Jakarta, CNN Indonesia --
Bank Indonesia (BI) memproyeksi nilai tukar
rupiah akan bergerak di kisaran Rp14.300-14.700 per dolar Amerika Serikat (AS) pada 2019. Proyeksi itu menempatkan rupiah jauh lebih kuat dibanding saat ini yang telah menyentuh kisaran Rp14.900 per
dolar AS.
Gubernur BI Perry Warjiyo mengatakan proyeksi itu berasal dari akumulasi risiko dan potensi kondisi ekonomi dari luar dan dalam negeri pada tahun depan. Dari sisi eksternal, ia memperkirakan tekanan kebijakan moneter bank sentral AS Federal Reserve tak akan sebesar saat ini.
Pasalnya, proyeksi kenaikan tingkat suku bunga The Fed diperkirakan hanya sekitar 2-3 kali atau lebih sedikit dari tahun ini yang mencapai empat kali, yaitu pada Maret, Juni, September, dan Desember 2018.
ADVERTISEMENT
SCROLL TO CONTINUE WITH CONTENT
"Memang mereka masih naik, tapi lebih sedikit, sehingga tekanan dari kenaikan bunga tidak setinggi tahun ini," ucap Perry di Gedung DPR/MPR, Jakarta Selatan, Selasa (4/9).
Tak hanya itu, faktor tekanan global dari perang dagang antara AS dengan sejumlah mitranya juga diharapkan bisa mereda dengan penemuan solusi atas masalah mereka.
Dari dalam negeri, bos bank sentral nasional itu memperkirakan ketahanan ekonomi Indonesia akan lebih baik pada tahun depan, sehingga ampuh menangkal tekanan yang ada. Dia bilang, keyakinan itu berasal dari upaya pemerintah untuk memulihkan defisit transaksi berjalan sejak paruh kedua tahun ini.

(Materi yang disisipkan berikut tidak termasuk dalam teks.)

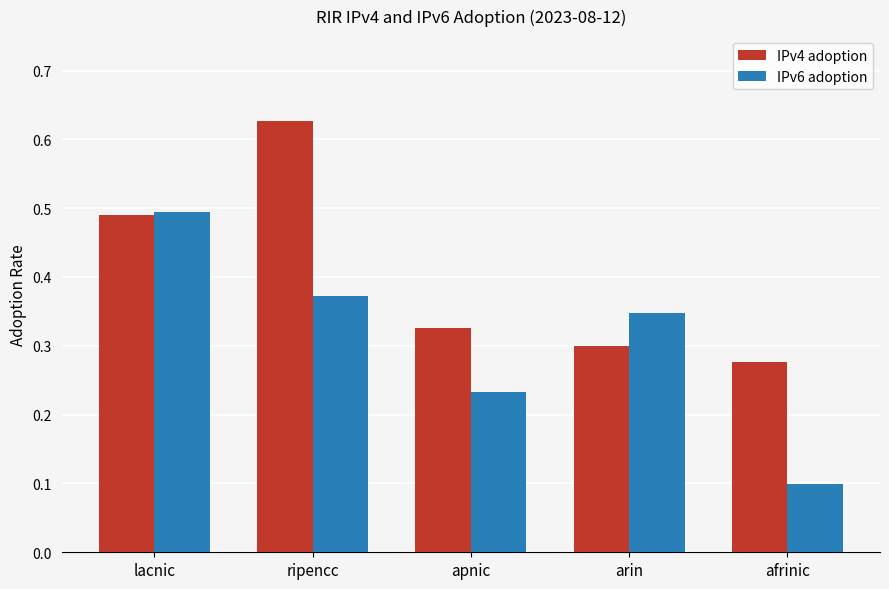

Does the chart contain any negative values?

No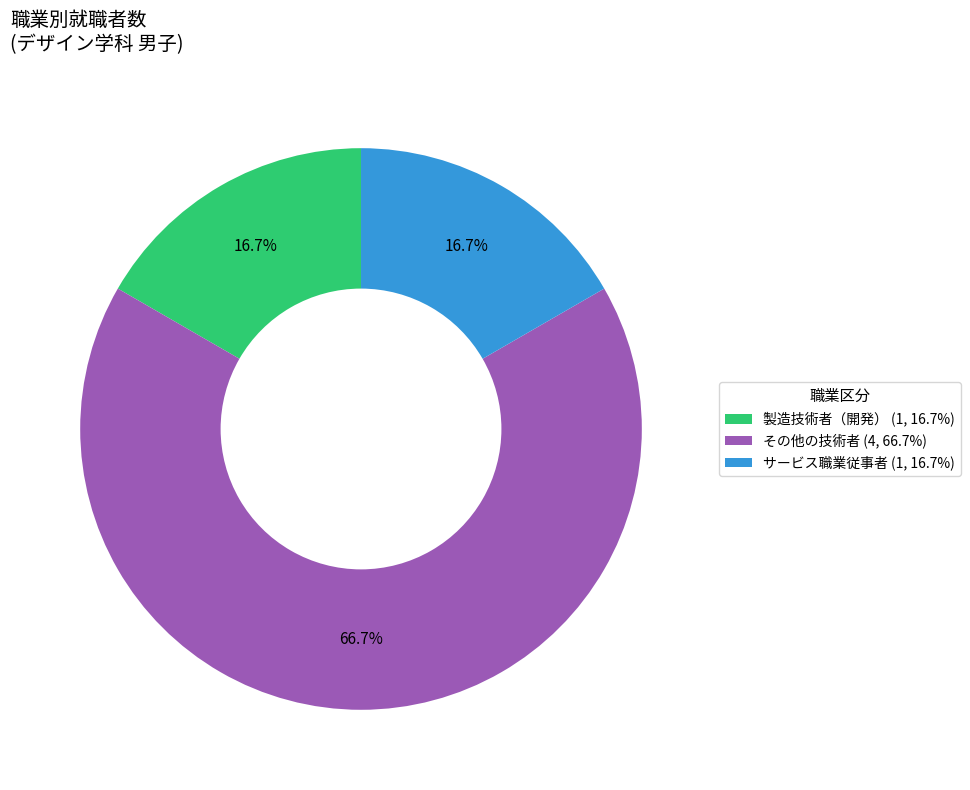

Combined, do その他の技術者 (4, 66.7%) and 製造技術者（開発） (1, 16.7%) account for over 50%?

Yes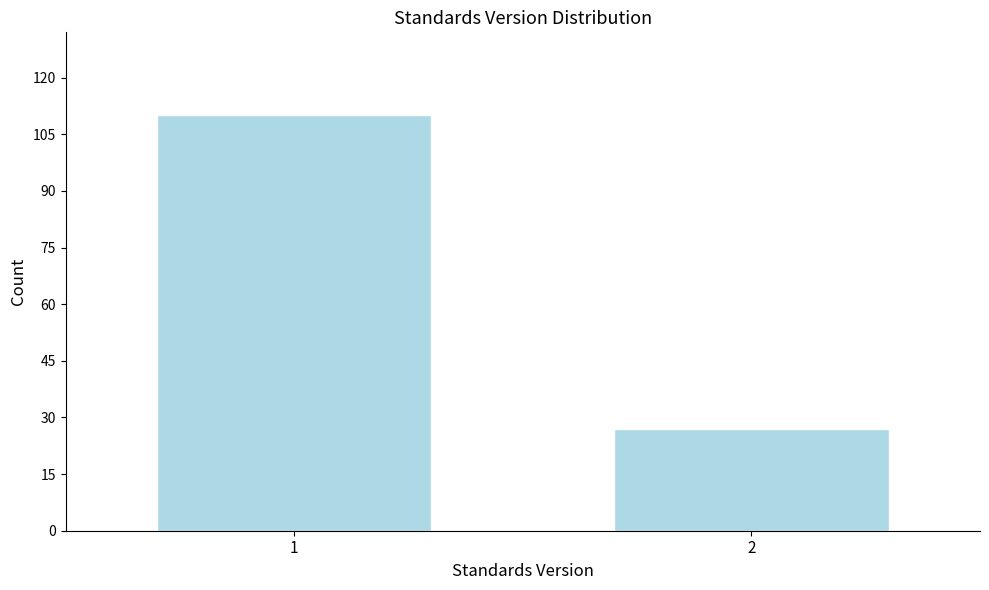

Reading left to right, what are all the values shown in this chart?

1=110	2=27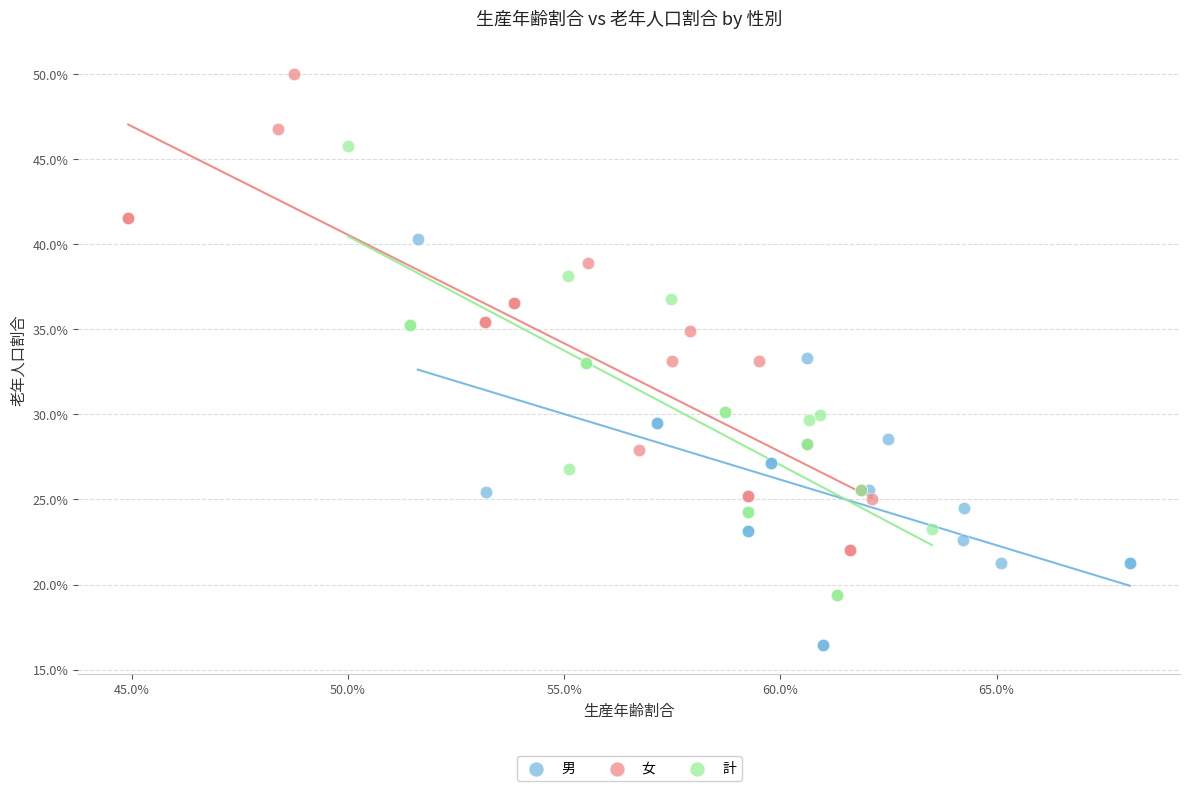

Which series reaches the minimum Y coordinate?

男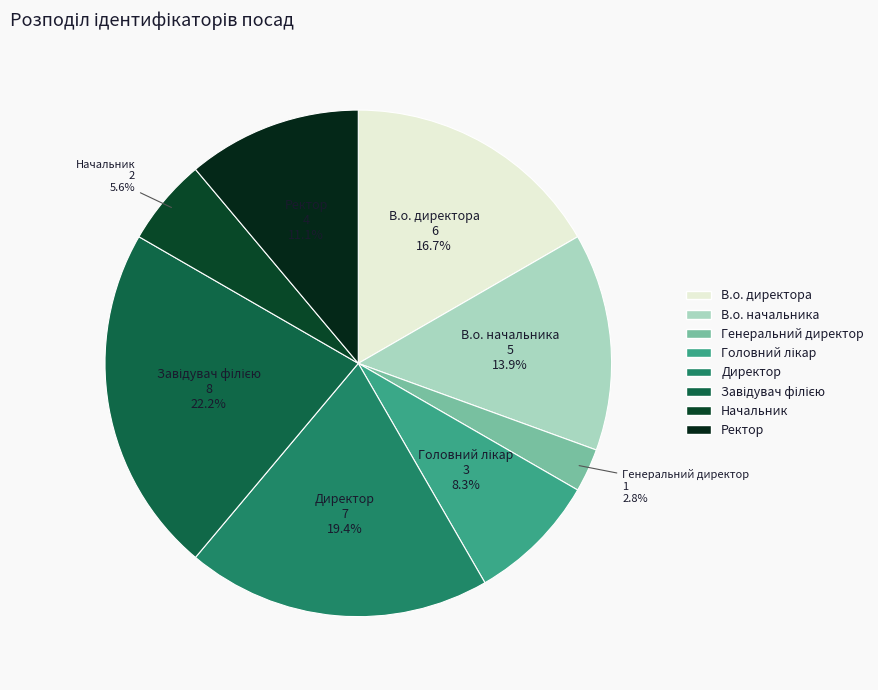

Does В.о. директора represent more than half of the total?

No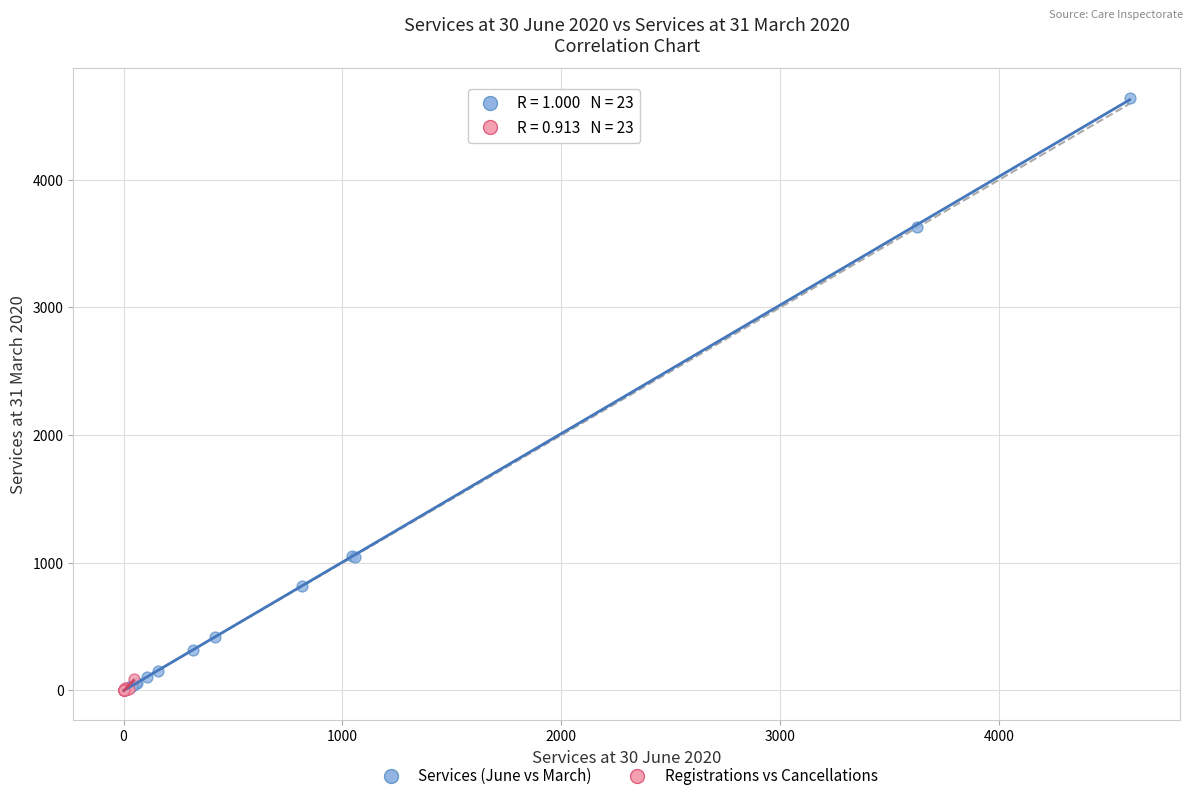

Which series contains the highest Y value?

Services (June vs March)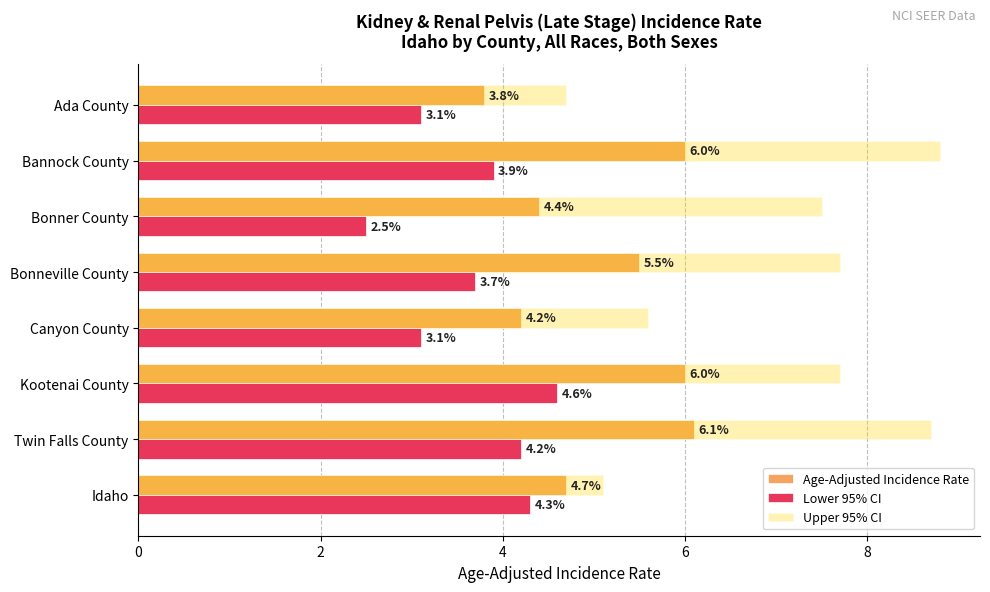

The value of Lower 95% CI at Bonner County is 2.5. True or false?

True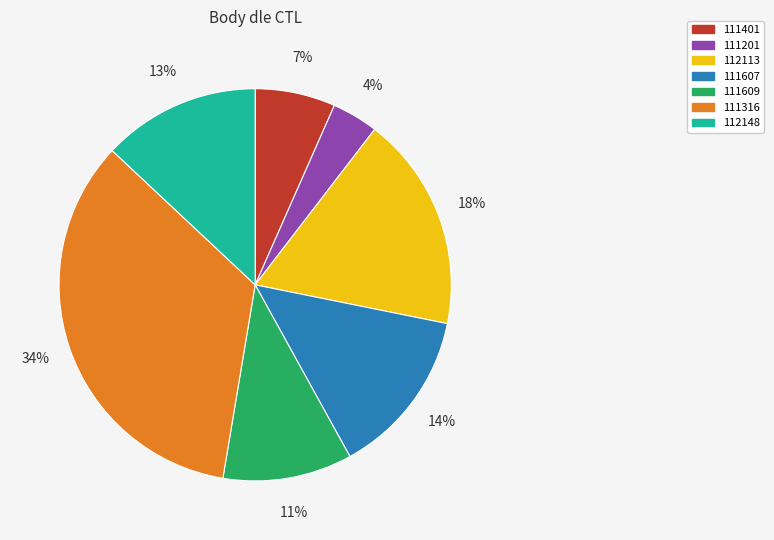

To the nearest percent, what portion does 111201 represent?

4%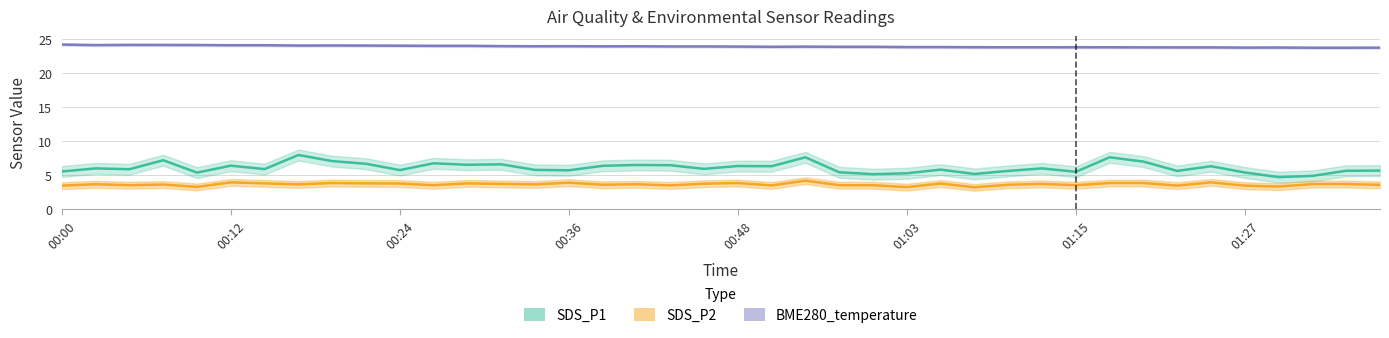

How many categories are shown in the chart?

40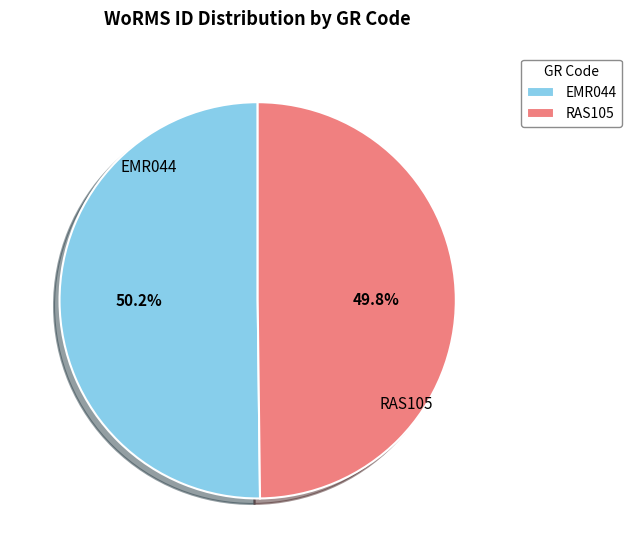

To the nearest percent, what portion does RAS105 represent?

50%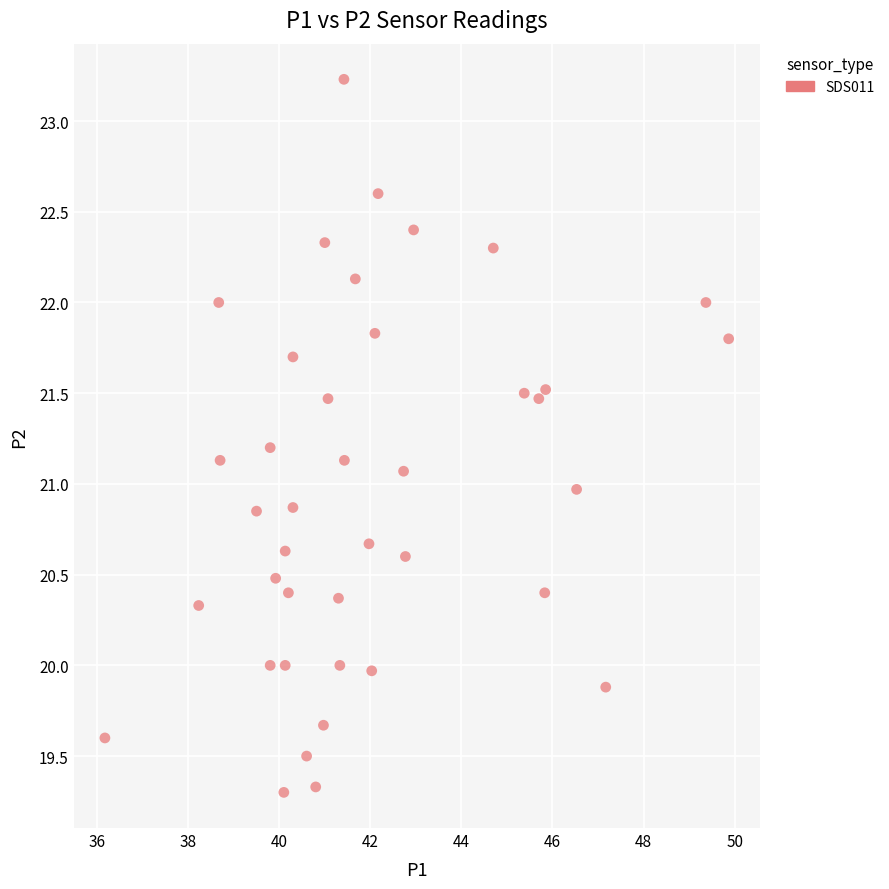

What is the range of X values (max minus min)?

13.7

Menurut hitung-hitungannya, berbagai jurus pemulihan defisit transaksi berjalan setidaknya bisa mengurangi defisit hingga US$12-13 miliar. Hitungan itu berasal dari kebijakan perluasan mandatori biodiesel 20 persen (B20) yang diperkirakan dapat menurunkan defisit sekitar US$2,2 miliar.
Selanjutnya, dari jurus pembatasan impor dengan merevisi aturan Pajak Penghasilan (PPh) impor diperkirakan bisa membuat akumulasi defisit turun hingga US$6 miliar. Lalu, defisit bisa berkurang mencapai US$9-10 miliar karena ada sumbangan dari peningkatan ekspor minyak sawit mentah (Crude Palm Oils/CPO).
"Belum lagi dari sektor pariwisata, mungkin ada penambahan devisa sekitar US$3 miliar, sehingga dari semua itu berkurang US$12-13 miliar," terangnya.
Berdasarkan semua perhitungan itu, Perry memperkirakan defisit transaksi berjalan bisa ditekan menjadi US$25 miliar atau 2,5 persen dari Produk Domestik Bruto (PDB) pada akhir tahun ini dan dijaga di kisaran tersebut sampai tahun depan.
"Dari situlah defisit akan lebih rendah dari perkiraan kami semula," imbuhnya.
Tak ketinggalan, harga komoditas diperkirakan juga akan lebih baik pada tahun depan, sehingga bisa meningkatkan devisa dari ekspor yang selanjutnya turut memulihkan defisit transaksi berjalan.